Disabling Audience Network is one checkbox at the ad-set level. The plumber did it the same afternoon he set dayparting. Combined with the schedule restriction, his CPL dropped from $71 to $48 inside 30 days.

Text Sully: "show Facebook ads spend by placement (Feed vs Audience Network vs Stories) for the last 90 days, ranked by cost per booked job"

What he lost by killing overnight delivery

Volume dropped. Forty-one percent of spend out of the system meant form submissions dropped from 94 per month to 58. On paper, fewer leads.

But cost per booked job dropped from $301 to $198. Booked jobs held flat at around 27 per month because the lost overnight leads had almost never been booking anyway. The plumber was paying $1,968 less per month and booking the same number of jobs.

This is the pattern every dayparting case study shows. Jon Loomer's "should you run ads on a schedule" piece cites contractor accounts that cut CPL 20 to 35 percent by tightening delivery to business hours. [Jon Loomer] Not everyone reads the guide. Everyone can still read their own hour-of-day report.
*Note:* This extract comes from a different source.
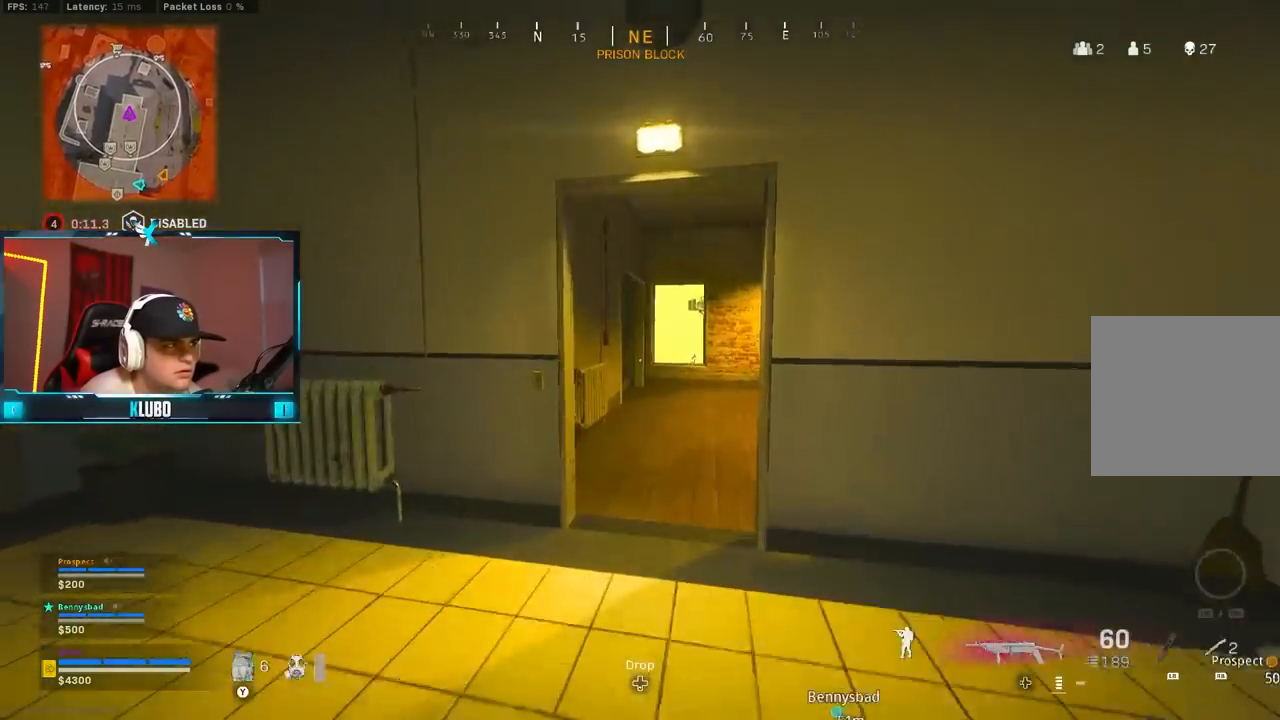
{"buttons": [], "left_stick": "up", "right_stick": "right", "events": [[17, "Y", "down"], [100, "Y", "up"], [167, "Y", "down"], [250, "Y", "up"], [467, "right_stick", "right"]]}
The lag between ad-click and lead

There is a second nuance worth watching. Even if an ad shows at 9pm, the lead form submit might come at 9:20pm. A strict 7pm dayparting cut-off can still produce leads that hit at 7:45pm as the last impressions close out.

The plumber's solution was to set delivery 7am to 9pm (not 7am to 7pm). That gave a 2-hour buffer after CSRs went off for the last impressions to land leads that could still be dialed during staffed hours. His final schedule shaved overnight impressions down from 48 percent to 7 percent of delivery without crushing the tail.

The 7 percent that remained covered people who kept scrolling at 10pm and converted the next morning after a retargeting impression. Those leads actually converted. The 2am Audience Network impressions did not.

The callback workflow that caught what remained

For the 7 percent of leads that still came in overnight, the plumber layered in a missed-call text-back flow. Any lead form submission outside staffed hours got an immediate auto-reply: "Got your message. We open at 7am Monday to Saturday. We will call you first thing." A second message went to the on-call dispatcher at 7am with the lead details pre-filled.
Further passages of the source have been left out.